→ Task description: Reproduce the data below word for word.
···
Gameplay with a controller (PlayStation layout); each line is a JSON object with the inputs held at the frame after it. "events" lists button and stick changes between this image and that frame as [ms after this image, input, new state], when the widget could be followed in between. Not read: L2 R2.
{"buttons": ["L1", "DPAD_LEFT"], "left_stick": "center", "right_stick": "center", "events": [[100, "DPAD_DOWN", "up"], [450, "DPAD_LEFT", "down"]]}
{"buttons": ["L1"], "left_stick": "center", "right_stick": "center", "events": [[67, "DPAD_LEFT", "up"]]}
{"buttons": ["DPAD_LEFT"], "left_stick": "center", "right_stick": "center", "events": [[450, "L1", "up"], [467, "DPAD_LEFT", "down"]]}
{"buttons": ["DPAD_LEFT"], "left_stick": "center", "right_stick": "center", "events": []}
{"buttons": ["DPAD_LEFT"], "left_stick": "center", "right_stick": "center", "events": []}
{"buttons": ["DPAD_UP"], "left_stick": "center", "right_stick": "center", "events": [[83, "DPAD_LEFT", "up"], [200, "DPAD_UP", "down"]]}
···
→ Written solution:
Gameplay with a controller (PlayStation layout); each line is a JSON object with the inputs held at the frame after it. "events" lists button and stick changes between this image and that frame as [ms after this image, input, new state], when the widget could be followed in between. Not read: L2 R2.
{"buttons": ["L1", "DPAD_LEFT"], "left_stick": "center", "right_stick": "center", "events": [[100, "DPAD_DOWN", "up"], [450, "DPAD_LEFT", "down"]]}
{"buttons": ["L1"], "left_stick": "center", "right_stick": "center", "events": [[67, "DPAD_LEFT", "up"]]}
{"buttons": ["DPAD_LEFT"], "left_stick": "center", "right_stick": "center", "events": [[450, "L1", "up"], [467, "DPAD_LEFT", "down"]]}
{"buttons": ["DPAD_LEFT"], "left_stick": "center", "right_stick": "center", "events": []}
{"buttons": ["DPAD_LEFT"], "left_stick": "center", "right_stick": "center", "events": []}
{"buttons": ["DPAD_UP"], "left_stick": "center", "right_stick": "center", "events": [[83, "DPAD_LEFT", "up"], [200, "DPAD_UP", "down"]]}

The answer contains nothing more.